Today, people are continuing to seek more places close to where they live to walk, ride and connect to nature, and they’re making these activities part of their daily lives. At the same time, places across the country are pursuing interconnected trail networks in their communities. Established and well-supported plans for trails and active transportation exist in many states—and communities want to accelerate those plans. Nationwide, billions of dollars are needed to build out these incredible visions, and there is now unprecedented funding to move this work forward.

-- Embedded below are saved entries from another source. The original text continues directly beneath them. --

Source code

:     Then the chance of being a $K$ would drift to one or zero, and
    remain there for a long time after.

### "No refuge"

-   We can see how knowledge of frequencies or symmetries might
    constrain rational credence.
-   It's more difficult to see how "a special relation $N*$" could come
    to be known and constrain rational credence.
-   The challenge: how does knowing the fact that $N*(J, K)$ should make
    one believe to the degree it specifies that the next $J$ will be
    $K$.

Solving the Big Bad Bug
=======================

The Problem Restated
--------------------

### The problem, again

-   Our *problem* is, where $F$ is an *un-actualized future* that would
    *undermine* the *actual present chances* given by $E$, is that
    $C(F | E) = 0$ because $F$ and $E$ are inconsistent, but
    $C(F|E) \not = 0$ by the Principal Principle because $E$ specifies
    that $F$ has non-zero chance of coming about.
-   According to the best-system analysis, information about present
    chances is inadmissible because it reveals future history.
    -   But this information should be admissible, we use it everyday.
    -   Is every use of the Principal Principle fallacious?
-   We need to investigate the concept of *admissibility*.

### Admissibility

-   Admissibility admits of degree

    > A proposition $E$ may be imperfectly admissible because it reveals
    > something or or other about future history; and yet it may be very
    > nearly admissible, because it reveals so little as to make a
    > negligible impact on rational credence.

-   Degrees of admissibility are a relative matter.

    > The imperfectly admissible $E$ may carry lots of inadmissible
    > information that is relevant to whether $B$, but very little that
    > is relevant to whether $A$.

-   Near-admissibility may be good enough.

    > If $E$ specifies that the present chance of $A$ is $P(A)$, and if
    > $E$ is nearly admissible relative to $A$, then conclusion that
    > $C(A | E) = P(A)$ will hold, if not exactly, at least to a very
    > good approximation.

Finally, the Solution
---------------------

RTC celebrated with many of you when the Bipartisan Infrastructure Law (BIL) more than doubled dedicated federal funding for trails, walking and biking—exceeding $7 billion dollars. And just as important—critical policy changes and priorities in the BIL now make it possible for this funding to be used in ways that emphasize equity, while delivering resources to connect and maintain trails. With the creation of the new Active Transportation Infrastructure Investment Program, there will soon be dedicated funding to invest in connected trail and active transportation systems at scale. At the same time, competitive multimodal streams, like the federal RAISE program, are prioritizing projects that create and connect trails and other walking and biking infrastructure like never before.
The demand, funding and participation we’re experiencing is bringing unprecedented momentum to our mission to connect the nation by trail. Alongside our hundreds of partners across the country, we’re collectively moving the needle to a future where trail networks are equitable, inclusive and at the center of vibrant, thriving communities. In the past year, we’ve engaged thousands of people and hundreds of elected officials in our work to ensure that trail networks are prioritized as essential to the well-being of people, communities and the environment. Together, we’re helping to create the infrastructure, programming and culture where people value trails and make them part of their everyday lives.
Nationwide, we have everything we need to fast-track our shared vision of an interconnected national trail system that is accessible and well used by everyone in America. We have tremendous public demand. Places are putting forth big, bold ideas. And public funding is being invested at unprecedented levels.
We are living through a cultural shift in America that can be felt in small towns, big cities and everywhere in between. In all these places, access to safe spaces to walk, bike and be active outside is being valued and celebrated like never before.
This past year was game-changing for trails, walking and biking. What comes next is ours to define, together.